# INFORMATION GIVEN:
=====
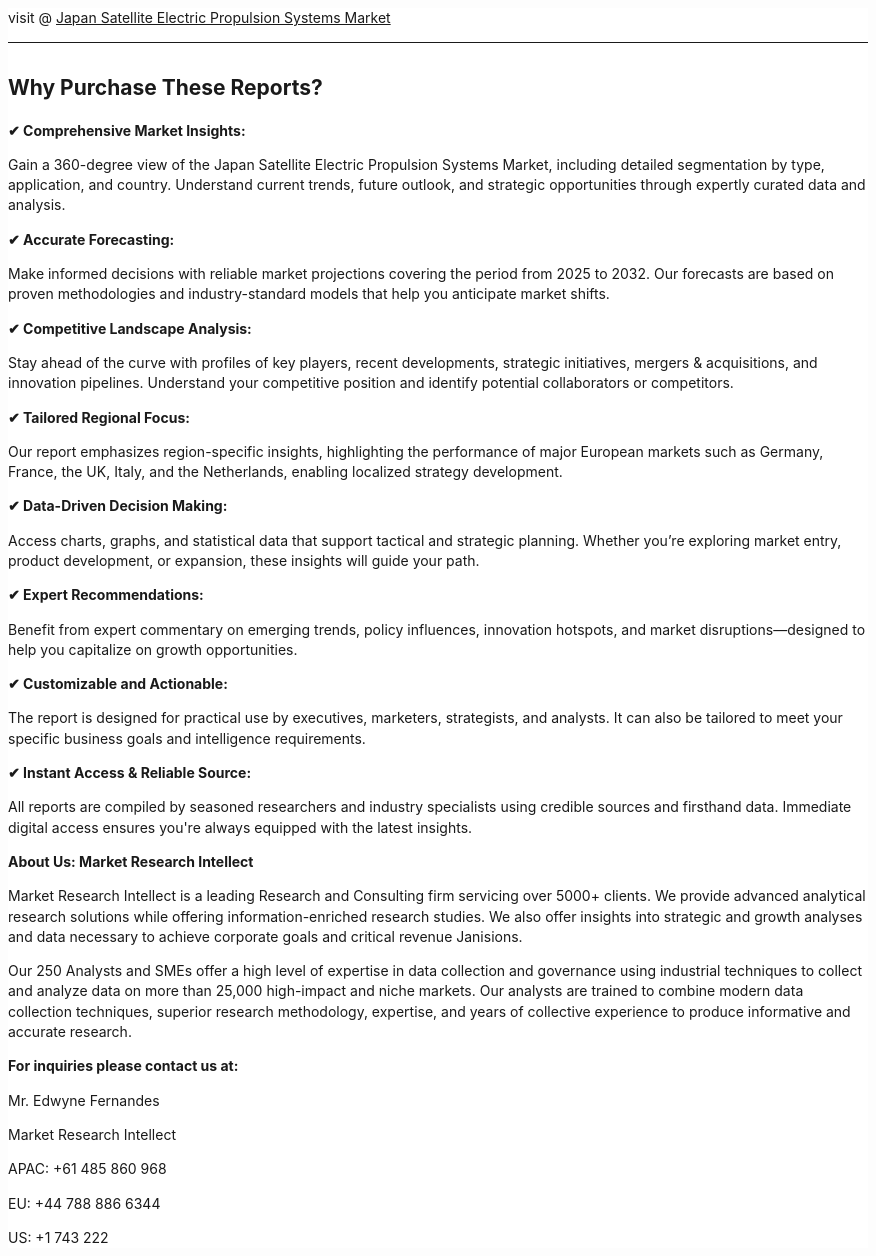 visit&nbsp;@</strong>&nbsp;</span><span class="font-[700]"><a href="https://www.marketresearchintellect.com/product/global-satellite-electric-propulsion-systems-market-size-forecast/?utm_source=Linkedin&utm_medium=838" target="_blank" data-tracking-control-name="article-ssr-frontend-pulse_little-text-block" data-tracking-will-navigate="" data-test-link="">Japan Satellite Electric Propulsion Systems Market</a></span></p></blockquote><hr /><h2>Why Purchase These Reports?</h2><p><strong>✔ Comprehensive Market Insights:</strong></p><p>Gain a 360-degree view of the Japan Satellite Electric Propulsion Systems Market, including detailed segmentation by type, application, and country. Understand current trends, future outlook, and strategic opportunities through expertly curated data and analysis.</p><p><strong>✔ Accurate Forecasting:</strong></p><p>Make informed decisions with reliable market projections covering the period from 2025 to 2032. Our forecasts are based on proven methodologies and industry-standard models that help you anticipate market shifts.</p><p><strong>✔ Competitive Landscape Analysis:</strong></p><p>Stay ahead of the curve with profiles of key players, recent developments, strategic initiatives, mergers &amp; acquisitions, and innovation pipelines. Understand your competitive position and identify potential collaborators or competitors.</p><p><strong>✔ Tailored Regional Focus:</strong></p><p>Our report emphasizes region-specific insights, highlighting the performance of major European markets such as Germany, France, the UK, Italy, and the Netherlands, enabling localized strategy development.</p><p><strong>✔ Data-Driven Decision Making:</strong></p><p>Access charts, graphs, and statistical data that support tactical and strategic planning. Whether you&rsquo;re exploring market entry, product development, or expansion, these insights will guide your path.</p><p><strong>✔ Expert Recommendations:</strong></p><p>Benefit from expert commentary on emerging trends, policy influences, innovation hotspots, and market disruptions&mdash;designed to help you capitalize on growth opportunities.</p><p><strong>✔ Customizable and Actionable:</strong></p><p>The report is designed for practical use by executives, marketers, strategists, and analysts. It can also be tailored to meet your specific business goals and intelligence requirements.</p><p><strong>✔ Instant Access &amp; Reliable Source:</strong></p><p>All reports are compiled by seasoned researchers and industry specialists using credible sources and firsthand data. Immediate digital access ensures you're always equipped with the latest insights.</p><p><strong><span class="font-[700]">About Us: Market Research Intellect</span></strong></p><p><span class="">Market Research Intellect is a leading Research and Consulting firm servicing over 5000+ clients. We provide advanced analytical research solutions while offering information-enriched research studies.&nbsp;</span>We also offer insights into strategic and growth analyses and data necessary to achieve corporate goals and critical revenue Janisions.</p><p><span class="">Our 250 Analysts and SMEs offer a high level of expertise in data collection and governance using industrial techniques to collect and analyze data on more than 25,000 high-impact and niche markets. Our analysts are trained to combine modern data collection techniques, superior research methodology, expertise, and years of collective experience to produce informative and accurate research.</span></p><p><strong>For inquiries please contact us at:</strong></p><p>Mr. Edwyne Fernandes</p><p>Market Research Intellect</p><p>APAC: +61 485 860 968</p><p>EU: +44 788 886 6344</p><p>US: +1 743 222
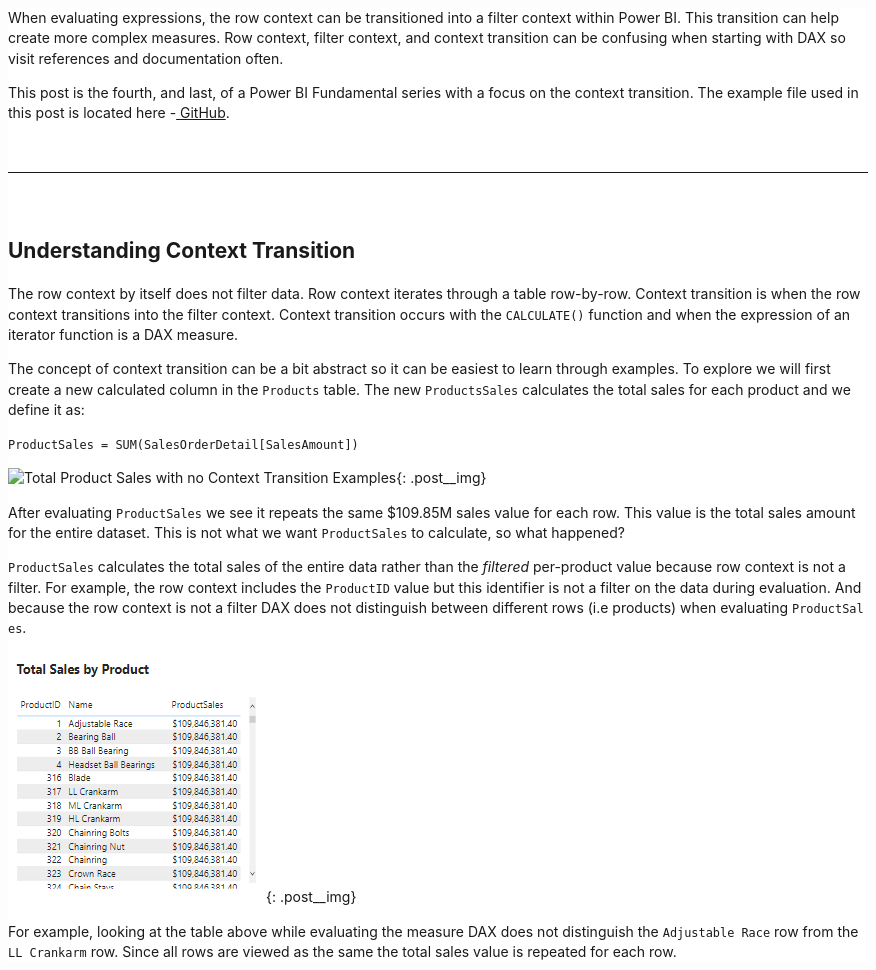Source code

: When evaluating expressions, the row context can be transitioned into a filter context within Power BI. This transition can help create more complex measures. Row context, filter context, and context transition can be confusing when starting with DAX so visit references and documentation often.  

This post is the fourth, and last, of a Power BI Fundamental series with a focus on the context transition. The example file used in this post is located here -<a class="social-list__link" href="https://github.com/EMGuyant/power-bi-key-fundamentals"><i class="fab fa-github"></i> GitHub</a>.

<br>

---

<br>

## Understanding Context Transition
The row context by itself does not filter data. Row context iterates through a table row-by-row. Context transition is when the row context transitions into the filter context. Context transition occurs with the `CALCULATE()` function and when the expression of an iterator function is a DAX measure.

The concept of context transition can be a bit abstract so it can be easiest to learn through examples. To explore we will first create a new calculated column in the `Products` table. The new `ProductsSales` calculates the total sales for each product and we define it as: 
 
`ProductSales = SUM(SalesOrderDetail[SalesAmount])`

![Total Product Sales with no Context Transition Examples](/assets/img/2022-11-10-power-bi-context-transistion/product-sales-no-transistion.gif){: .post__img}

After evaluating `ProductSales` we see it repeats the same $109.85M sales value for each row. This value is the total sales amount for the entire dataset. This is not what we want `ProductSales` to calculate, so what happened?
 
`ProductSales` calculates the total sales of the entire data rather than the *filtered* per-product value because row context is not a filter. For example, the row context includes the `ProductID`  value but this identifier is not a filter on the data during evaluation. And because the row context is not a filter DAX does not distinguish between different rows (i.e products) when evaluating `ProductSales`. 

![Product Sales no Context Transition Table](/assets/img/2022-11-10-power-bi-context-transistion/product-sales-no-transistion-table.png){: .post__img}

For example, looking at the table above while evaluating the measure DAX does not distinguish the `Adjustable Race` row from the `LL Crankarm` row. Since all rows are viewed as the same the total sales value is repeated for each row. 
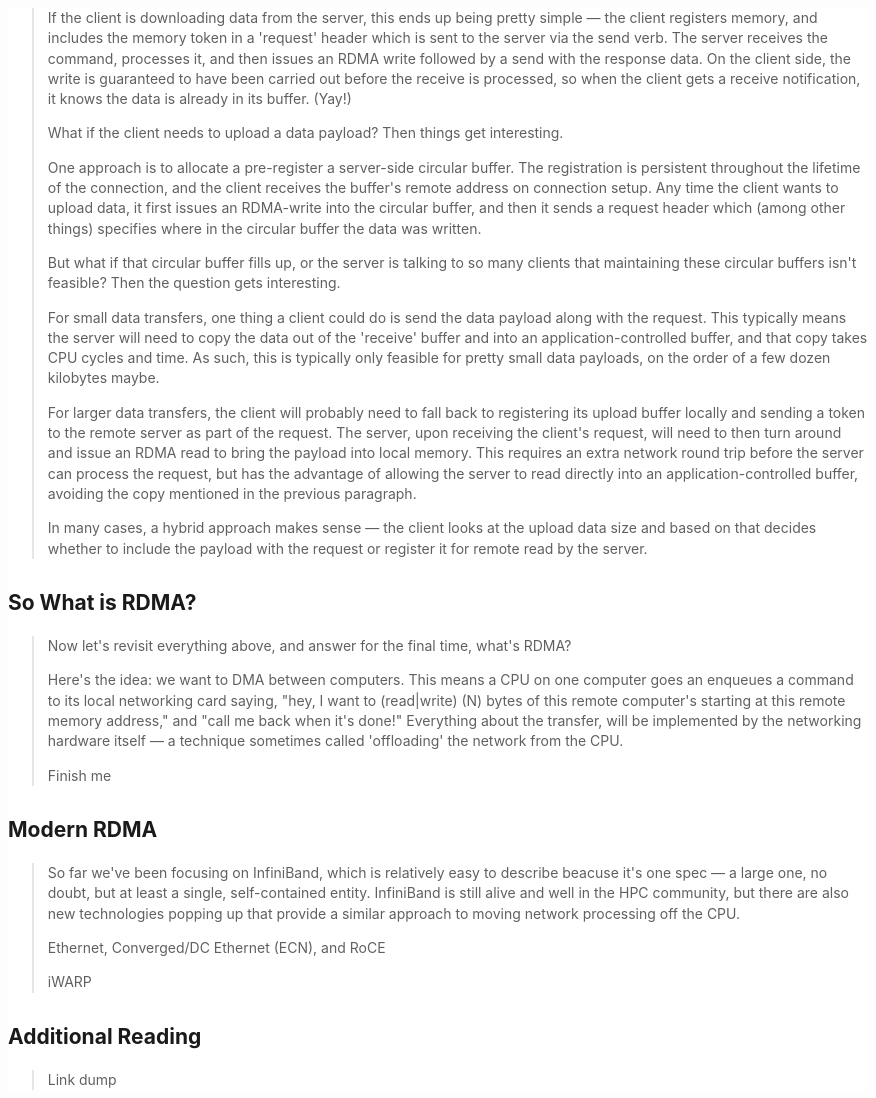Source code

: > If the client is downloading data from the server, this ends up being pretty simple &mdash; the client registers memory, and includes the memory token in a 'request' header which is sent to the server via the send verb. The server receives the command, processes it, and then issues an RDMA write followed by a send with the response data. On the client side, the write is guaranteed to have been carried out before the receive is processed, so when the client gets a receive notification, it knows the data is already in its buffer. (Yay!)
>
> What if the client needs to upload a data payload? Then things get interesting.
>
> One approach is to allocate a pre-register a server-side circular buffer. The registration is persistent throughout the lifetime of the connection, and the client receives the buffer's remote address on connection setup. Any time the client wants to upload data, it first issues an RDMA-write into the circular buffer, and then it sends a request header which (among other things) specifies where in the circular buffer the data was written.
>
> But what if that circular buffer fills up, or the server is talking to so many clients that maintaining these circular buffers isn't feasible? Then the question gets interesting.
>
> For small data transfers, one thing a client could do is send the data payload along with the request. This typically means the server will need to copy the data out of the 'receive' buffer and into an application-controlled buffer, and that copy takes CPU cycles and time. As such, this is typically only feasible for pretty small data payloads, on the order of a few dozen kilobytes maybe.
>
> For larger data transfers, the client will probably need to fall back to registering its upload buffer locally and sending a token to the remote server as part of the request. The server, upon receiving the client's request, will need to then turn around and issue an RDMA read to bring the payload into local memory. This requires an extra network round trip before the server can process the request, but has the advantage of allowing the server to read directly into an application-controlled buffer, avoiding the copy mentioned in the previous paragraph.
>
> In many cases, a hybrid approach makes sense &mdash; the client looks at the upload data size and based on that decides whether to include the payload with the request or register it for remote read by the server.

## So What is RDMA?

> Now let's revisit everything above, and answer for the final time, what's RDMA?
>
> Here's the idea: we want to DMA between computers. This means a CPU on one computer goes an enqueues a command to its local networking card saying, "hey, I want to (read|write) (N) bytes of this remote computer's starting at this remote memory address," and "call me back when it's done!" Everything about the transfer, will be implemented by the networking hardware itself &mdash; a technique sometimes called 'offloading' the network from the CPU.
>
> Finish me

## Modern RDMA

> So far we've been focusing on InfiniBand, which is relatively easy to describe beacuse it's one spec &mdash; a large one, no doubt, but at least a single, self-contained entity. InfiniBand is still alive and well in the HPC community, but there are also new technologies popping up that provide a similar approach to moving network processing off the CPU.
>
> Ethernet, Converged/DC Ethernet (ECN), and RoCE
>
> iWARP

## Additional Reading

> Link dump
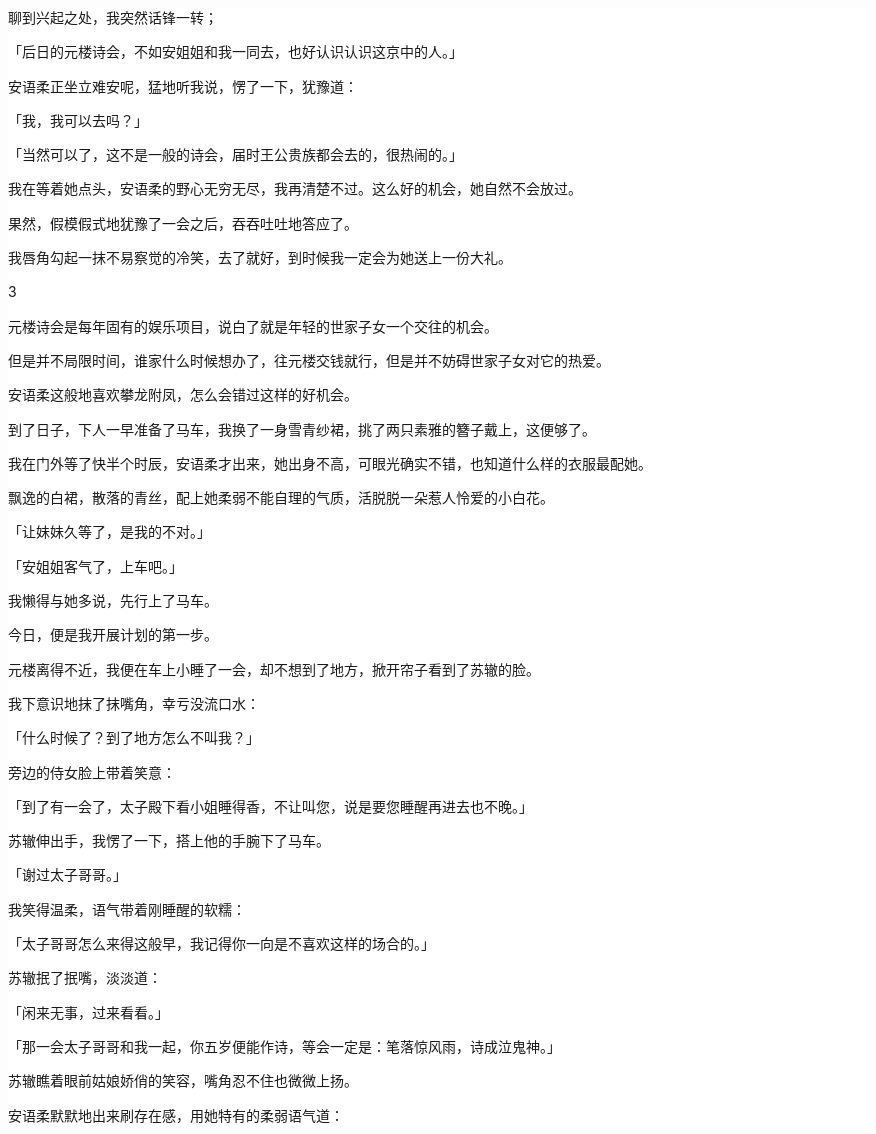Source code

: 聊到兴起之处，我突然话锋一转；

「后日的元楼诗会，不如安姐姐和我一同去，也好认识认识这京中的人。」

安语柔正坐立难安呢，猛地听我说，愣了一下，犹豫道：

「我，我可以去吗？」

「当然可以了，这不是一般的诗会，届时王公贵族都会去的，很热闹的。」

我在等着她点头，安语柔的野心无穷无尽，我再清楚不过。这么好的机会，她自然不会放过。

果然，假模假式地犹豫了一会之后，吞吞吐吐地答应了。

我唇角勾起一抹不易察觉的冷笑，去了就好，到时候我一定会为她送上一份大礼。

3

元楼诗会是每年固有的娱乐项目，说白了就是年轻的世家子女一个交往的机会。

但是并不局限时间，谁家什么时候想办了，往元楼交钱就行，但是并不妨碍世家子女对它的热爱。

安语柔这般地喜欢攀龙附凤，怎么会错过这样的好机会。

到了日子，下人一早准备了马车，我换了一身雪青纱裙，挑了两只素雅的簪子戴上，这便够了。

我在门外等了快半个时辰，安语柔才出来，她出身不高，可眼光确实不错，也知道什么样的衣服最配她。

飘逸的白裙，散落的青丝，配上她柔弱不能自理的气质，活脱脱一朵惹人怜爱的小白花。

「让妹妹久等了，是我的不对。」

「安姐姐客气了，上车吧。」

我懒得与她多说，先行上了马车。

今日，便是我开展计划的第一步。

元楼离得不近，我便在车上小睡了一会，却不想到了地方，掀开帘子看到了苏辙的脸。

我下意识地抹了抹嘴角，幸亏没流口水：

「什么时候了？到了地方怎么不叫我？」

旁边的侍女脸上带着笑意：

「到了有一会了，太子殿下看小姐睡得香，不让叫您，说是要您睡醒再进去也不晚。」

苏辙伸出手，我愣了一下，搭上他的手腕下了马车。

「谢过太子哥哥。」

我笑得温柔，语气带着刚睡醒的软糯：

「太子哥哥怎么来得这般早，我记得你一向是不喜欢这样的场合的。」

苏辙抿了抿嘴，淡淡道：

「闲来无事，过来看看。」

「那一会太子哥哥和我一起，你五岁便能作诗，等会一定是：笔落惊风雨，诗成泣鬼神。」

苏辙瞧着眼前姑娘娇俏的笑容，嘴角忍不住也微微上扬。

安语柔默默地出来刷存在感，用她特有的柔弱语气道：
=====
# GOAL OF THE EXERCISE:
Could you format the lines of the records as a numbered list, starting at the line that contains "## Additional Reading" and ending after the line that contains "安语柔这般地喜欢攀龙附凤，怎么会错过这样的好机会。", with blank lines and pictures left out?

# YOUR SOLUTION:
1. ## Additional Reading
2. > Link dump
3. Source code
4. : 聊到兴起之处，我突然话锋一转；
5. 「后日的元楼诗会，不如安姐姐和我一同去，也好认识认识这京中的人。」
6. 安语柔正坐立难安呢，猛地听我说，愣了一下，犹豫道：
7. 「我，我可以去吗？」
8. 「当然可以了，这不是一般的诗会，届时王公贵族都会去的，很热闹的。」
9. 我在等着她点头，安语柔的野心无穷无尽，我再清楚不过。这么好的机会，她自然不会放过。
10. 果然，假模假式地犹豫了一会之后，吞吞吐吐地答应了。
11. 我唇角勾起一抹不易察觉的冷笑，去了就好，到时候我一定会为她送上一份大礼。
12. 3
13. 元楼诗会是每年固有的娱乐项目，说白了就是年轻的世家子女一个交往的机会。
14. 但是并不局限时间，谁家什么时候想办了，往元楼交钱就行，但是并不妨碍世家子女对它的热爱。
15. 安语柔这般地喜欢攀龙附凤，怎么会错过这样的好机会。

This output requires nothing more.